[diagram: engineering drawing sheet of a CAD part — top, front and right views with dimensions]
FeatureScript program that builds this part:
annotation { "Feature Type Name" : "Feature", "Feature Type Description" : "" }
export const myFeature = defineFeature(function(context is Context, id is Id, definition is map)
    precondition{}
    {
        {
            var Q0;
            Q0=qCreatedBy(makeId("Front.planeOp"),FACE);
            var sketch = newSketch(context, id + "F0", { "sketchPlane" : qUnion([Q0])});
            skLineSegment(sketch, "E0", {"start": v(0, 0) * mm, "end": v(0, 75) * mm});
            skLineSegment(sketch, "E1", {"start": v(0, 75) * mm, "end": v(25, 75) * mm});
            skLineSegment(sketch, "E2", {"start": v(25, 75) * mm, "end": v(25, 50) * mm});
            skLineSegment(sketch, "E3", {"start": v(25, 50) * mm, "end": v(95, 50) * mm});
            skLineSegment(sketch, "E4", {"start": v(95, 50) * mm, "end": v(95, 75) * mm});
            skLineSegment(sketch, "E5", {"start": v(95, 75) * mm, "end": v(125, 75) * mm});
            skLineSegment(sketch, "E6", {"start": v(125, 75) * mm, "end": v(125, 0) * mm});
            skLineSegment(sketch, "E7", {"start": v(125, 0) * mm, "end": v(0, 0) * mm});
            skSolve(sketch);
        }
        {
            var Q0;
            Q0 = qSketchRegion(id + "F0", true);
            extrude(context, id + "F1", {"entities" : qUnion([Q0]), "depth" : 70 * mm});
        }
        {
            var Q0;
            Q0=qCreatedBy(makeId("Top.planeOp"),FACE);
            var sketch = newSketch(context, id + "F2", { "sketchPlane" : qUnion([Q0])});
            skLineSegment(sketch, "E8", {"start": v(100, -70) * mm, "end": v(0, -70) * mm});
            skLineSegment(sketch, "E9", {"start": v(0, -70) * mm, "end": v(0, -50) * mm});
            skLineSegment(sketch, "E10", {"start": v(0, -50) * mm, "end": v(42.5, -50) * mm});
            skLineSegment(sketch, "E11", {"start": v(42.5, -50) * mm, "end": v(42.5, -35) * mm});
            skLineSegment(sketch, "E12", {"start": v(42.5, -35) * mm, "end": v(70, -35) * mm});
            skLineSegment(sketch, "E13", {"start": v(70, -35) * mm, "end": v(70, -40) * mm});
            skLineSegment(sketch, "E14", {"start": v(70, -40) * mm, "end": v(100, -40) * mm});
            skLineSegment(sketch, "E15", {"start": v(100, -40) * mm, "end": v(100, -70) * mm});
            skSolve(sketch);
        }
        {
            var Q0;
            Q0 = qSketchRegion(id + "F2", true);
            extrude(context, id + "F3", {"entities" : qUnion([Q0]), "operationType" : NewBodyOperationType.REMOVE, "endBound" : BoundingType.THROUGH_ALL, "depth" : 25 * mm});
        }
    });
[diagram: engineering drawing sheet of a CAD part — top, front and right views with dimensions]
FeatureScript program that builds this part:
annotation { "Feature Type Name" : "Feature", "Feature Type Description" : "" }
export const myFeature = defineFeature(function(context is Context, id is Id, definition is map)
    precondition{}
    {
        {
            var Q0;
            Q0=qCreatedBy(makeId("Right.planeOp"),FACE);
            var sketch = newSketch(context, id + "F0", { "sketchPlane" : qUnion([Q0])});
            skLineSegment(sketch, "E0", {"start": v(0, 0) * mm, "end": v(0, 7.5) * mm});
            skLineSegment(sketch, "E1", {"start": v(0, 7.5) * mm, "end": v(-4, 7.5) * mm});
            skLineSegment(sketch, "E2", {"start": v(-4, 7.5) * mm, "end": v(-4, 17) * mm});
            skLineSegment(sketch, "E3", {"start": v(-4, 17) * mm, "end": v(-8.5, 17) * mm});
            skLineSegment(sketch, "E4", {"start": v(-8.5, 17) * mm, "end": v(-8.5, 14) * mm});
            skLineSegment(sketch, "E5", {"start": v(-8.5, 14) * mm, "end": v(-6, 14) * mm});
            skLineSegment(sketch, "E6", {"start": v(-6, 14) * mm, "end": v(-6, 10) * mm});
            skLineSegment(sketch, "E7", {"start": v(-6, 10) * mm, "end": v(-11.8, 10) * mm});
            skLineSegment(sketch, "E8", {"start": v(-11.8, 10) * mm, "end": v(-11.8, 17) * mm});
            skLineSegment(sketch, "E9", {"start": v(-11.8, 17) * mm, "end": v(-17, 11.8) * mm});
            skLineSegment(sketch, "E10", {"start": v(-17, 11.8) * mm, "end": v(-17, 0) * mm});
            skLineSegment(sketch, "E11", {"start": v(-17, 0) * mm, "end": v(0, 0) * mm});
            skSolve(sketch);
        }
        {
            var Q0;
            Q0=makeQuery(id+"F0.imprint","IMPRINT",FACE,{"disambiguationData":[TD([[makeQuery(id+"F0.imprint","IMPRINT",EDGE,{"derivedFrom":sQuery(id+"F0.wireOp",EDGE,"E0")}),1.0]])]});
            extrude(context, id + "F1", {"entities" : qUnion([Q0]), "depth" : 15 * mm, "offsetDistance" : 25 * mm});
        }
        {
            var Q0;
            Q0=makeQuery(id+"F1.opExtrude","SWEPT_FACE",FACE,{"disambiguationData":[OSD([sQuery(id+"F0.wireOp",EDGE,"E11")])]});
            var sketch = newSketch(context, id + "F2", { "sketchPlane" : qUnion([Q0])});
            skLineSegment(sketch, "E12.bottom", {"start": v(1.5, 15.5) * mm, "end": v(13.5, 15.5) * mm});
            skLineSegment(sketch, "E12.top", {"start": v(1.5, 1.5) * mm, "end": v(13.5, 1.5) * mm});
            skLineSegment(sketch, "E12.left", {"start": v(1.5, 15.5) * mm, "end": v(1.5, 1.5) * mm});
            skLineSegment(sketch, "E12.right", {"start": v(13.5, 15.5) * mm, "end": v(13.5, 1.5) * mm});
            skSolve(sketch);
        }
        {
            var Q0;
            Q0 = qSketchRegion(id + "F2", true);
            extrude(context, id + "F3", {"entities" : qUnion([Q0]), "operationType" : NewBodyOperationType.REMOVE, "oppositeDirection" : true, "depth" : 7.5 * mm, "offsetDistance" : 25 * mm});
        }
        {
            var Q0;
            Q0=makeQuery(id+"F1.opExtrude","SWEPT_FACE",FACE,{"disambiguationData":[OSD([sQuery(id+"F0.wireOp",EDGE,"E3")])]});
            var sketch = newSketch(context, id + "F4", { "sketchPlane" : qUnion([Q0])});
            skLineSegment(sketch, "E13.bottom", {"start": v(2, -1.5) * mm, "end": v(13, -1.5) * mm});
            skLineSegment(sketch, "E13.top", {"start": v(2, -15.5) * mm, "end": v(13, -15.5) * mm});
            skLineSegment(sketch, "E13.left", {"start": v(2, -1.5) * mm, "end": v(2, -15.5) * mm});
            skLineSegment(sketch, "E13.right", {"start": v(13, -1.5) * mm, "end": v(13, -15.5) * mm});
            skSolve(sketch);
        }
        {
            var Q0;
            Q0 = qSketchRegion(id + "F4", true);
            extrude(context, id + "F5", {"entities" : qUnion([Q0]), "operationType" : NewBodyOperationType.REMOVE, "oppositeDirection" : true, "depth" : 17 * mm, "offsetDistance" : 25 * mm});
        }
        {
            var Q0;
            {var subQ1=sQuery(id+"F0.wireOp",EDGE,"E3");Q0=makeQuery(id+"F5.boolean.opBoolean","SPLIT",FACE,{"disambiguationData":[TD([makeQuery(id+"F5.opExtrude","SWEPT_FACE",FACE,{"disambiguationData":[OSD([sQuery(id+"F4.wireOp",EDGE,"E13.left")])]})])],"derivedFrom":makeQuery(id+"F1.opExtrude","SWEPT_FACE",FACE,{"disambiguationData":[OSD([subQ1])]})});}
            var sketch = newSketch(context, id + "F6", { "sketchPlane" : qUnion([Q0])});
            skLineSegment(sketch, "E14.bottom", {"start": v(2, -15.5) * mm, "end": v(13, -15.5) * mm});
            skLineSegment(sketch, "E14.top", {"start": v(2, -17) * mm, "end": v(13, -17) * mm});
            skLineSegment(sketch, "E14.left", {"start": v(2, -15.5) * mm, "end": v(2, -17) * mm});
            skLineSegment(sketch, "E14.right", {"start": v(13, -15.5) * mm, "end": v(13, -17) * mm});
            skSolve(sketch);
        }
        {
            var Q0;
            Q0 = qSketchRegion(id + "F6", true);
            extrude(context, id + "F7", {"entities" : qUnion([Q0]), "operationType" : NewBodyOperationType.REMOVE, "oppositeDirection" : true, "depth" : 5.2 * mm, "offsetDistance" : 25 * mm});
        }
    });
- - -
> **REQUIRED TASK**: Gather each line above that contains the string "left". Letter case must match.

> **SOLUTION TO THE PROBLEM**:
            skLineSegment(sketch, "E12.left", {"start": v(1.5, 15.5) * mm, "end": v(1.5, 1.5) * mm});
            skLineSegment(sketch, "E13.left", {"start": v(2, -1.5) * mm, "end": v(2, -15.5) * mm});
            {var subQ1=sQuery(id+"F0.wireOp",EDGE,"E3");Q0=makeQuery(id+"F5.boolean.opBoolean","SPLIT",FACE,{"disambiguationData":[TD([makeQuery(id+"F5.opExtrude","SWEPT_FACE",FACE,{"disambiguationData":[OSD([sQuery(id+"F4.wireOp",EDGE,"E13.left")])]})])],"derivedFrom":makeQuery(id+"F1.opExtrude","SWEPT_FACE",FACE,{"disambiguationData":[OSD([subQ1])]})});}
            skLineSegment(sketch, "E14.left", {"start": v(2, -15.5) * mm, "end": v(2, -17) * mm});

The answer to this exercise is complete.